I also wanted to explore more of the country outside of the main tourist towns and a bicycle seemed the best way to travel at the pace I was looking for. Some friends and I organized the first PEPY Ride in 2005 as a 5-week journey creating a zig-zag pattern across the country. As people began finding our website, we recognized that there were others out there looking to affect positive change through their travel in Cambodia. If those people were willing to fundraise as well as pay for the cost of their tour, then we would have a way to fund educational programs without relying on grants. Friends in the business world told us, “So, you expect people to sign up to pay a competitive price for their tour, AND fundraise money? Why would they do that?” and our response was “People sign up BECAUSE they are being asked to fundraise money.” And it is true.
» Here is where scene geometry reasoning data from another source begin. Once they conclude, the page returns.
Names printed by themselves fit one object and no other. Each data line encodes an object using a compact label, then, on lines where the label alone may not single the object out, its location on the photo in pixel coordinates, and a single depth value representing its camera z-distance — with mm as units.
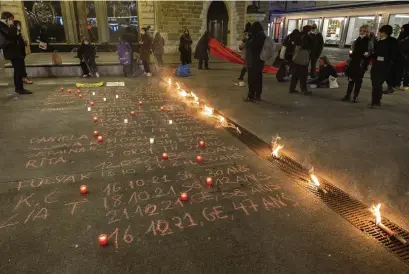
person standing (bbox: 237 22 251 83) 10745
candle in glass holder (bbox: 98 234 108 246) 2701
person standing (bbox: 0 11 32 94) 7910
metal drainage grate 2811
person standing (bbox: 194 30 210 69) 13898
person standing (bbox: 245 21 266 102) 7602
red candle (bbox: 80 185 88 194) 3543
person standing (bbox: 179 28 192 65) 13240
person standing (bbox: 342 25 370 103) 7488
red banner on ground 14938
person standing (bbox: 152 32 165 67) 13477
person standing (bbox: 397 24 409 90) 9469
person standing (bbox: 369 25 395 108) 7055
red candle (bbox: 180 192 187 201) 3438
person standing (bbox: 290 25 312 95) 8438
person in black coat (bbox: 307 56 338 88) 10320
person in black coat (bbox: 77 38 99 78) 11648
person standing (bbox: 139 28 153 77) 12406
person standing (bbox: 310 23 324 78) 10844
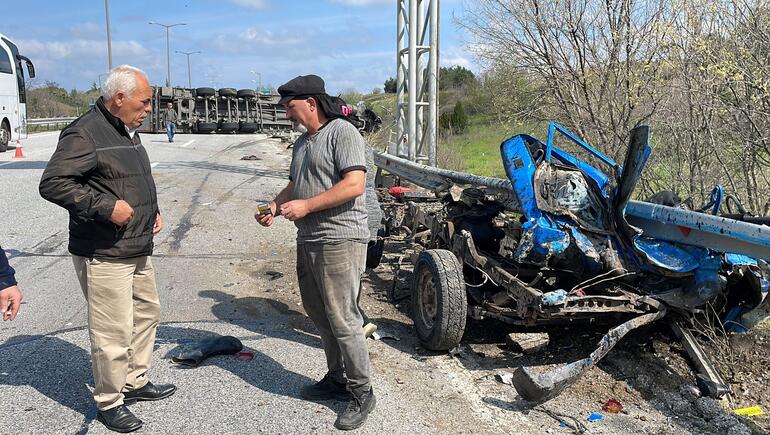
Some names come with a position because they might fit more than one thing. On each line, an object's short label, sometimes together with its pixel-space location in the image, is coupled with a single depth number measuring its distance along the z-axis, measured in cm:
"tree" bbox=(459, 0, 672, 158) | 995
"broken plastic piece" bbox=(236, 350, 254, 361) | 450
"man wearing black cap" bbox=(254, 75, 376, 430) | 352
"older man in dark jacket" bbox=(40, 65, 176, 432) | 326
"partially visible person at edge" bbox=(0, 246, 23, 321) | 316
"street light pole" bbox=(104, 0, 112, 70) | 3534
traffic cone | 1826
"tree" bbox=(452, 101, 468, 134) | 3401
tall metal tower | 1203
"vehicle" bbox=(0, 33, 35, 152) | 2145
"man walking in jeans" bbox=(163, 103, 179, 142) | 2670
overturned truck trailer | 3353
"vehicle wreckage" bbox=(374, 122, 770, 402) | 418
Please provide a personal bio. Note this may be used in Changemakers' marketing material.

Daniela Papi is the founder of PEPY and serves as the director for PEPY’s educational non-profit and tour programs with a team of 40 local Cambodian staff. PEPY has won the University of Notre Dame's Social Venture Business Plan competition and the CIMPA Humanitarian Travel Award. Daniela has been recognized for her work in education and social entrepreneurship through receipt of three consecutive grants from the Suruga Institute, the Delaying the Real World Fellowship, and as a finalist for the Cartier Women’s Initiative Awards.

Daniela is active in the Voluntourism industry, speaking regularly on both the negative and positive impacts of this growing trend in tourism. She wants to use PEPY's failures and lessons learned to help others avoid the same mistakes and is working to create an industry self-checking tool for use by voluntourism operators. She currently manages PEPY from her Cambodian office in Siem Reap.
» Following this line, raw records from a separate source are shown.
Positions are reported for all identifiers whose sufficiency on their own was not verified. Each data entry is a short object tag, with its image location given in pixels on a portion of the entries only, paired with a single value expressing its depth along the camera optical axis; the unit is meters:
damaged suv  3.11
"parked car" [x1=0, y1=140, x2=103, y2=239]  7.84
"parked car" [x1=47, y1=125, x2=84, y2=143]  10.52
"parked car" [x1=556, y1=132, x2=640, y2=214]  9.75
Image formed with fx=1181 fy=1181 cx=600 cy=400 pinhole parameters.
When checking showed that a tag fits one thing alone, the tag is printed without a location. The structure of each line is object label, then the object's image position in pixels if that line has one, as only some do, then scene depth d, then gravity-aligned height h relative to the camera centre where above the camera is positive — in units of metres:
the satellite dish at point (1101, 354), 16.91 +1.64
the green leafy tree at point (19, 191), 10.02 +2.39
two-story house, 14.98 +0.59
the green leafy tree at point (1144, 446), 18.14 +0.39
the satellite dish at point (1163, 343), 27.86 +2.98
Describe some unique tourist experiences that your approach provides. Be specific; give illustrative examples.

We see PEPY as unique in that we are here, on the ground, full time. As we operate and support community driven education programs year-round, we are able to plug travelers in to fill specific needs at the time when they arrive, rather than selling the opportunity to “build a fence in six months” while the community waits a half of a year for the tourist to arrive to build the fence. Instead, we have a dedicated team of over 30 full-time Cambodian staff who operate both formal and non-formal education projects in one of the most impoverished regions in Cambodia. They are working to change attitudes about education, health, and the environment every day, and PEPY allows people to get involved in that, partner in our work and further increase our impact. Our trips are designed as experiential and educational tours that provide hands-on volunteer opportunities as well as channeling participant funding into the programs they visit, helping their support to last far longer than their visit.
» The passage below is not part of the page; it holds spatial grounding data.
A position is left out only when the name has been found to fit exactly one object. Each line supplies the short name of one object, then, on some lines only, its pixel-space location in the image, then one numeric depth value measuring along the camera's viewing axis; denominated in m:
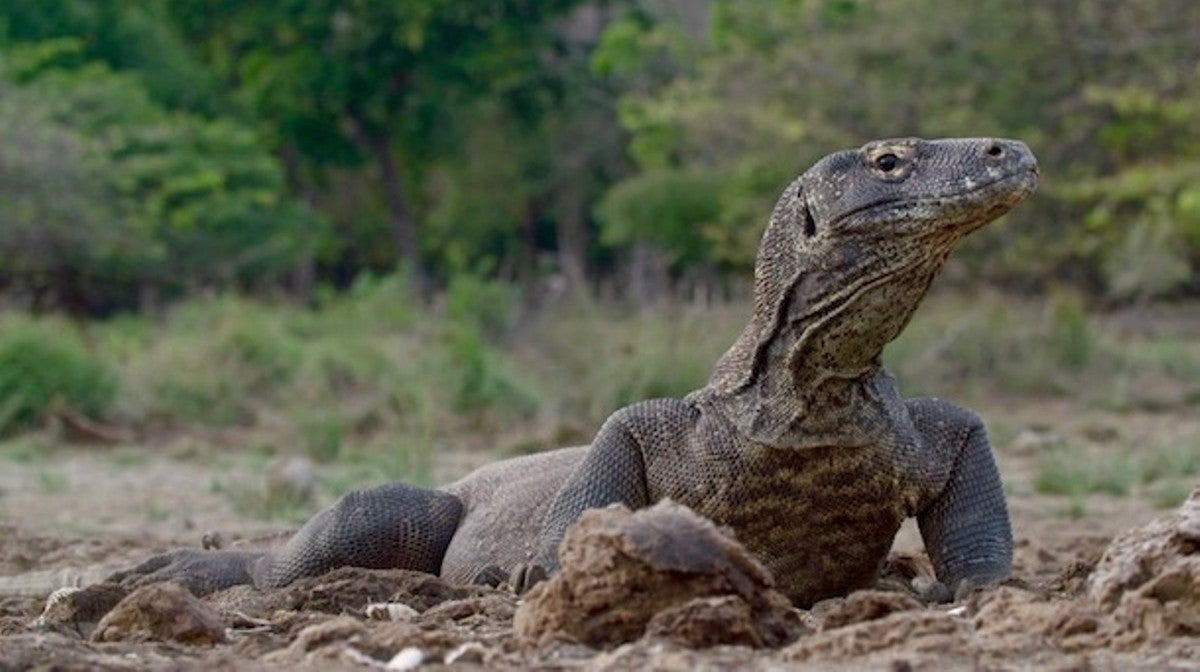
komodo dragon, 9.27
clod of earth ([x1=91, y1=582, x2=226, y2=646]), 7.91
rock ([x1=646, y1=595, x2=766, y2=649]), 6.92
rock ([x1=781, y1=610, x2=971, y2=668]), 6.87
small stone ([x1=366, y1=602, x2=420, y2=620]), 8.77
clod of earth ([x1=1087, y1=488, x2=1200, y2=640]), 7.30
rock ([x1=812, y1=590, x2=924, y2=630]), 7.47
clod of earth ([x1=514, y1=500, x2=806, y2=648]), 7.14
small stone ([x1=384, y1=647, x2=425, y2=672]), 6.85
We are the only cycling tour company in Cambodia that provides opportunities to support a variety of education programs, while also providing a thorough introduction to development via experiential education opportunities throughout the journey. PEPY also provides non-cycling tours; these consist of experiential education opportunities centered around hands-on volunteer projects. PEPY’s tours are designed to translate short-term impact into long-term results by partnering exclusively with organizations that have on-going relationships with the projects served.

What types of partnerships or professional development would be most beneficial in spreading your innovation?

Marketing partnerships are our first need. We believe that we have a very unique product and extremely high guest satisfaction from our tours but as we work with a minimal marketing budget. Creating awareness about our programs in our target markets is our biggest need. Professional development in marketing would be useful as well as support for the development of voluntourism101, a site PEPY intends to launch to spread lessons learns and effective practices in the volunteer tourism industry. By sharing our failures and mistakes with others, we believe we can help prevent further negative results from poorly planned volunteer tourism initiatives.